Since it is not possible to know how the models in the series would have self-identified, we are using the terms drag queen and trans woman. At the time Warhol made these pictures, the terms drag and trans were used, but often in a different way from today.
We have chosen to use the pronouns she, her, hers when referring to the subjects unless we know otherwise. Based on what we know of some of the sitters, it seems likely that this would have been their preferred pronoun. Some of them performed in drag productions, but they also lived much of their lives as women.
Warhol created 19 paintings of Broadway from an original selection of 47 Polaroids. She signed one of her Polaroids but we don’t have any more information about her.
During their photoshoot, Warhol took 36 Polaroids of Iris, three of which he went on to use for 26 paintings. While Iris did not sign her Polaroids, she has been identified by Corey Tippin, who was part of the Warhol scene in the early 1970s and knew Iris personally. We know very little about Iris’s life. She may have moved to Paris in 1977.
Marsha. P Johnson
Marsha P. Johnson is the most famous subject in the Ladies and Gentlemen series, although Warhol only created two paintings of her. She was a fixture of the West Village scene and was often referred to as ‘Saint Marsha’ – when asked by a judge what the P. in her name stood for, she replied it stood for ‘Pay it no mind!’. She is believed to have been a key figure in the Stonewall Uprising, which helped to usher in the gay and trans rights movements. Meanwhile, together with Sylvia Rivera, she founded the Street Transvestite Action Revolutionaries (S.T.A.R), which offered support to homeless gay and trans youth. She continued to fight for LGBTQ+ rights throughout her life, as well as performing as part of the drag revue Hot Peaches. In 1992 Johnson was found dead in the Hudson River – many believe she was murdered.
This painting is one of 28 portraits Warhol made of Lurdes. We don’t know anything more about her. As with many of Warhol’s works from the early 1970s, he uses his fingers to mix areas of colour. The orange screenprint ink in this work makes the green background more visible, which makes it difficult to know which layer was added first.
Morales signed one of her Polaroids as Helen Morales, and one as Harry Morales. Corey Tippin met Morales at the Gilded Grape. Warhol enjoyed Morales’s sitting so much that he asked her to return the following day, where she appeared without the bouffant wig. Warhol made 31 paintings of Morales and took 42 Polaroids.
After Wilhelmina Ross, Warhol made the largest number of portraits of Panell – 60 paintings out of seven Polaroids. We know Panell’s identity because she signed her Polaroid, with what is thought to be her birth name.

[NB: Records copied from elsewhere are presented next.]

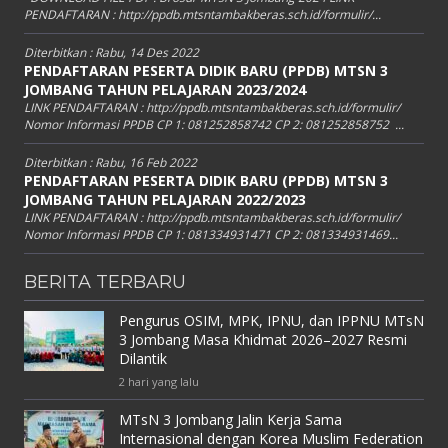
PENDAFTARAN : http://ppdb.mtsntambakberas.sch.id/formulir/...
Diterbitkan :
Rabu, 14 Des 2022
PENDAFTARAN PESERTA DIDIK BARU (PPDB) MTSN 3
JOMBANG TAHUN PELAJARAN 2023/2024
LINK PENDAFTARAN : http://ppdb.mtsntambakberas.sch.id/formulir/
Nomor Informasi PPDB CP 1: 081252858742 CP 2: 081252858752 ...
Diterbitkan :
Rabu, 16 Feb 2022
PENDAFTARAN PESERTA DIDIK BARU (PPDB) MTSN 3
JOMBANG TAHUN PELAJARAN 2022/2023
LINK PENDAFTARAN : http://ppdb.mtsntambakberas.sch.id/formulir/
Nomor Informasi PPDB CP 1: 081334931471 CP 2: 081334931469...
BERITA TERBARU
Pengurus OSIM, MPK, IPNU, dan IPPNU MTsN
3 Jombang Masa Khidmat 2026–2027 Resmi
Dilantik
2 hari yang lalu
MTsN 3 Jombang Jalin Kerja Sama
Internasional dengan Korea Muslim Federation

Not much more is known about her. Jimmy Camicia, co-founder of the Hot Peaches theatre company recalled, ‘Many years ago, while walking with Marsha [P. Johnson], she stopped to talk to Alphanso… They were friends. My impression was that she was very soft spoken, gentle and kind.’
Ross appears to have been Warhol’s favourite model for Ladies and Gentlemen. He made 73 paintings, based on seven Polaroids, 29 drawings, and five collage portraits of Ross. He also created five giant 10-foot canvases of her. Ross was born Douglas Mitchell Hunter in Kansas City, Missouri, moving to New York in 1970. Her name was a mix of the model agency Wilhelmina and Warhol’s close friend Diana Ross. After Jimmy Camicia saw her in an off-off Broadway production, where she was pretending to be a cockroach, he asked her to join his drag theatre company. She soon became a leading star and worked with them around the time Warhol made her portrait. At the end of 1974 Ross moved to Puerto Rico in 1974, where she lived for ten years. When she learned she had AIDS, she returned home to her mother where she was nursed for the last two years of her life.